Collected data entries:
Content starts

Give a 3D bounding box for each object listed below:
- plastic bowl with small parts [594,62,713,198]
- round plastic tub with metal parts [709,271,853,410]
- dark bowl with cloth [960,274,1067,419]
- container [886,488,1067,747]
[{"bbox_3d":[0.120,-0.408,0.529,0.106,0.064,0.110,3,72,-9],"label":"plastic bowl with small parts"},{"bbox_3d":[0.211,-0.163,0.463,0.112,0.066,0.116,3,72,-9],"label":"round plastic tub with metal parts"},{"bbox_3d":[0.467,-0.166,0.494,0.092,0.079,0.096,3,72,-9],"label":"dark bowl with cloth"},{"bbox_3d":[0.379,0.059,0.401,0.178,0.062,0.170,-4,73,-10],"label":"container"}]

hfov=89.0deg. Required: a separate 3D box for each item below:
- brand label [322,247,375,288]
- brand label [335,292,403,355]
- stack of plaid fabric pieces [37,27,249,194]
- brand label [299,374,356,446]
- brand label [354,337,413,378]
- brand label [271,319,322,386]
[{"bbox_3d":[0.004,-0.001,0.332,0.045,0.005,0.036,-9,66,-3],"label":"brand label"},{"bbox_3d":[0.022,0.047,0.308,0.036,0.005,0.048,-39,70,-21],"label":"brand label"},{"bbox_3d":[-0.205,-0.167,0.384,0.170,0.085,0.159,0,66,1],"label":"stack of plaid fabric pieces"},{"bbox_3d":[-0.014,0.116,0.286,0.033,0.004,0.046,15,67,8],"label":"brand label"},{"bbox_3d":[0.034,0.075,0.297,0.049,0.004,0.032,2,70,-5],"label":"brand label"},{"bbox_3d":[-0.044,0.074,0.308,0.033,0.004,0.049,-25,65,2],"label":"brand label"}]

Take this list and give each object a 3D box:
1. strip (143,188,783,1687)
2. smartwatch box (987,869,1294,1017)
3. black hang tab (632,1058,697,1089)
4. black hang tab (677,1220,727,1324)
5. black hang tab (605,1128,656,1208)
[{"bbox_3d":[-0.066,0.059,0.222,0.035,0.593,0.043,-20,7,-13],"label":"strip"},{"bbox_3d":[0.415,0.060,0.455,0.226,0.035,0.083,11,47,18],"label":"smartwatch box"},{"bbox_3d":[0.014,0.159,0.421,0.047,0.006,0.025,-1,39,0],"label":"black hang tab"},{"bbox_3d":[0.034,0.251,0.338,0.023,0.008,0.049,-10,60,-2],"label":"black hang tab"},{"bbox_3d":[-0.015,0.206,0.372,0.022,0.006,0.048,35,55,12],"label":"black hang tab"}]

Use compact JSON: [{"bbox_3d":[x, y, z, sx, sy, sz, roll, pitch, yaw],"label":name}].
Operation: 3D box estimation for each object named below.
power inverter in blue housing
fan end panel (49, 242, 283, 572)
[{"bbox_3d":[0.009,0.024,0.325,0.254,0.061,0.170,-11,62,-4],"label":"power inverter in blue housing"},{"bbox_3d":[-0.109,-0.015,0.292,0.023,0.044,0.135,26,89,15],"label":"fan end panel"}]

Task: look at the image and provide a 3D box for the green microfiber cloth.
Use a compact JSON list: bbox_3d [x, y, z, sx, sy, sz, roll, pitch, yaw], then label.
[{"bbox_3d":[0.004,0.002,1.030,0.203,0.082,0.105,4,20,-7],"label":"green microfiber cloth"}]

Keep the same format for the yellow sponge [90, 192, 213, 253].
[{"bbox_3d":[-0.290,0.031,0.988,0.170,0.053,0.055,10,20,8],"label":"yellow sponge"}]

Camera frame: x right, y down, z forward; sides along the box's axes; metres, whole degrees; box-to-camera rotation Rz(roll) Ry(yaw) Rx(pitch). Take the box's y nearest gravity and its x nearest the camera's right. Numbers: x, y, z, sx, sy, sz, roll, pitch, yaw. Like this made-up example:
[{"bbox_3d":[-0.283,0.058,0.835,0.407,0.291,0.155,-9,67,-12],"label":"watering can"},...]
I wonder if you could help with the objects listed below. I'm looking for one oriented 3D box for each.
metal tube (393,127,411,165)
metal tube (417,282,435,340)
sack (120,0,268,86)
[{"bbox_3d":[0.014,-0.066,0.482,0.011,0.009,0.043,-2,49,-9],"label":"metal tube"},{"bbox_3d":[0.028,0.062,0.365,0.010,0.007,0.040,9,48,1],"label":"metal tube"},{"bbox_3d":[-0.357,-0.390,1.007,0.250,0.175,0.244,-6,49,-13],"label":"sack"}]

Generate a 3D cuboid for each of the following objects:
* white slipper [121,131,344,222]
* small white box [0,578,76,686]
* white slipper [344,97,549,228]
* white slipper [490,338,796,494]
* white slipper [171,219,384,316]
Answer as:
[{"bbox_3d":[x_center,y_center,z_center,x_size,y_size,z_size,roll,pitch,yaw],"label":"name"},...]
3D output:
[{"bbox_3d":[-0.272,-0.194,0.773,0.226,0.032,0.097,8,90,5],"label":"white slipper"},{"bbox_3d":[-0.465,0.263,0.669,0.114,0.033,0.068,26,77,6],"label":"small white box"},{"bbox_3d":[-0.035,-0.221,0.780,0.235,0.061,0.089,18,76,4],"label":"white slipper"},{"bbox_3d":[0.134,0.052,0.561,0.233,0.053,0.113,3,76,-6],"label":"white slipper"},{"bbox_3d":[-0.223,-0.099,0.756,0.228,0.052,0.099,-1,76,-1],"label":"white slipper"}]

Content ends

Your task is to gather all lines from the entries above that hold the word "below".

Answer section -
Give a 3D bounding box for each object listed below:
hfov=89.0deg. Required: a separate 3D box for each item below:
Operation: 3D box estimation for each object named below.
I wonder if you could help with the objects listed below. I'm looking for one oriented 3D box for each.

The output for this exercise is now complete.